The Giant (Jack and the Beanstalk): Cloud Storage Consultant
This man literally lives in the clouds and has been guarding valuable treasures for years. He’s basically running a high-security data center before the internet existed. Sure, he’s got some anger management issues and a problematic history with trespassers, but those are training opportunities.
His LinkedIn headline: “Senior Cloud Infrastructure Manager | Fee-fi-fo-fum, I smell the potential of your ROI | 100+ years experience in vertical security solutions”
Bluebeard: True Crime Podcast Host
Too dark? Maybe. But this man has stories. Terrible, horrifying stories that people would absolutely listen to. He’s got the voice (presumably), the material (disturbingly), and the château full of evidence.
Of course, he’d need extensive therapy and maybe witness protection, but the Enchanted Forest podcast market is severely underserved. His show “Behind the Locked Door: An Investigation” would hit number one immediately, though probably for all the wrong reasons.
The Troll Under the Bridge: Infrastructure Development Specialist
Tolls, bridge maintenance, traffic management – this troll has been in municipal planning for decades. He understands bottlenecks (literally), he’s committed to his post regardless of weather, and he’s got strong feelings about unauthorized bridge usage.
The problem is his conflict resolution style involves threatening to eat people, which doesn’t fly in modern civic planning meetings. But with some coaching on diplomacy and perhaps a name tag that says “Bridge Management Specialist” instead of “Scary Toll Troll,” he could be revolutionizing the Enchanted Forest Department of Transportation.
The Sea Witch (Ursula): Voice Coach & Contract Negotiator
This woman understands the power of communication better than anyone. She literally trades in voices. That’s a metaphor for how important self-expression is! She could be running the forest’s most prestigious performing arts school, teaching young merfolk and land-dwellers alike how to “find their voice.”

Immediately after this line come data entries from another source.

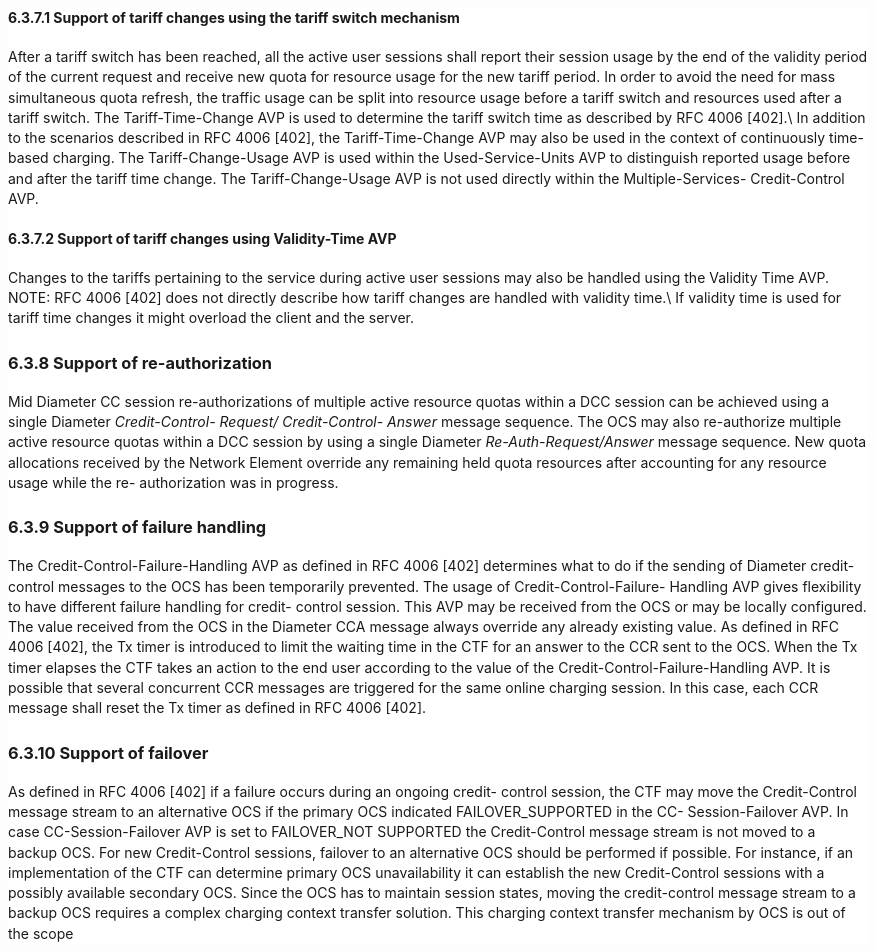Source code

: #### 6.3.7.1 Support of tariff changes using the tariff switch mechanism
After a tariff switch has been reached, all the active user sessions shall
report their session usage by the end of the validity period of the current
request and receive new quota for resource usage for the new tariff period.
In order to avoid the need for mass simultaneous quota refresh, the traffic
usage can be split into resource usage before a tariff switch and resources
used after a tariff switch.
The Tariff-Time-Change AVP is used to determine the tariff switch time as
described by RFC 4006 [402].\ In addition to the scenarios described in RFC
4006 [402], the Tariff-Time-Change AVP may also be used in the context of
continuously time-based charging.
The Tariff-Change-Usage AVP is used within the Used-Service-Units AVP to
distinguish reported usage before and after the tariff time change.
The Tariff-Change-Usage AVP is not used directly within the Multiple-Services-
Credit-Control AVP.
#### 6.3.7.2 Support of tariff changes using Validity-Time AVP
Changes to the tariffs pertaining to the service during active user sessions
may also be handled using the Validity Time AVP.
NOTE: RFC 4006 [402] does not directly describe how tariff changes are handled
with validity time.\ If validity time is used for tariff time changes it might
overload the client and the server.
### 6.3.8 Support of re-authorization
Mid Diameter CC session re-authorizations of multiple active resource quotas
within a DCC session can be achieved using a single Diameter _Credit-Control-
Request/ Credit-Control- Answer_ message sequence.
The OCS may also re-authorize multiple active resource quotas within a DCC
session by using a single Diameter _Re-Auth-Request/Answer_ message sequence.
New quota allocations received by the Network Element override any remaining
held quota resources after accounting for any resource usage while the re-
authorization was in progress.
### 6.3.9 Support of failure handling
The Credit-Control-Failure-Handling AVP as defined in RFC 4006 [402]
determines what to do if the sending of Diameter credit-control messages to
the OCS has been temporarily prevented. The usage of Credit-Control-Failure-
Handling AVP gives flexibility to have different failure handling for credit-
control session.
This AVP may be received from the OCS or may be locally configured. The value
received from the OCS in the Diameter CCA message always override any already
existing value.
As defined in RFC 4006 [402], the Tx timer is introduced to limit the waiting
time in the CTF for an answer to the CCR sent to the OCS. When the Tx timer
elapses the CTF takes an action to the end user according to the value of the
Credit-Control-Failure-Handling AVP.
It is possible that several concurrent CCR messages are triggered for the same
online charging session. In this case, each CCR message shall reset the Tx
timer as defined in RFC 4006 [402].
### 6.3.10 Support of failover
As defined in RFC 4006 [402] if a failure occurs during an ongoing credit-
control session, the CTF may move the Credit-Control message stream to an
alternative OCS if the primary OCS indicated FAILOVER_SUPPORTED in the CC-
Session-Failover AVP. In case CC-Session-Failover AVP is set to FAILOVER_NOT
SUPPORTED the Credit-Control message stream is not moved to a backup OCS.
For new Credit-Control sessions, failover to an alternative OCS should be
performed if possible. For instance, if an implementation of the CTF can
determine primary OCS unavailability it can establish the new Credit-Control
sessions with a possibly available secondary OCS.
Since the OCS has to maintain session states, moving the credit-control
message stream to a backup OCS requires a complex charging context transfer
solution. This charging context transfer mechanism by OCS is out of the scope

Her therapy practice would be called “Speak Your Truth: A Tentacled Approach to Authentic Communication.” And yes, she’d definitely have a clause about not signing contracts while emotionally vulnerable, because she learned that lesson too.
A Love Letter to Career Pivots
Here’s the thing about villains seeking employment: we’re all just trying to figure out where we fit. These characters spent so much energy on elaborate revenge plots and magical schemes when they could’ve been channeling that creativity into something sustainable.
And isn’t that just like us? How often do we pour ourselves into the wrong things – the grudges, the comparisons, the exhausting games – when we could be building something real?
The Enchanted Forest Job Fair isn’t really about villains finding work. It’s about second chances, about recognizing that our skills matter even when our previous applications of those skills were… let’s say “problematic.”
So here’s to every villain brave enough to walk into that job fair, resume in hand, ready to explain that gap in employment. (“2017-2024: Self-employed in potion distribution and unauthorized castle occupation.”)
Because if a wolf can learn about building codes and a witch can embrace legitimate baking, maybe there’s hope for all of us trying to figure out what comes after our own villain eras.
Now accepting applications. References from magical mirrors may be submitted but will be verified for accuracy. Poison apple baking experience a plus but not required.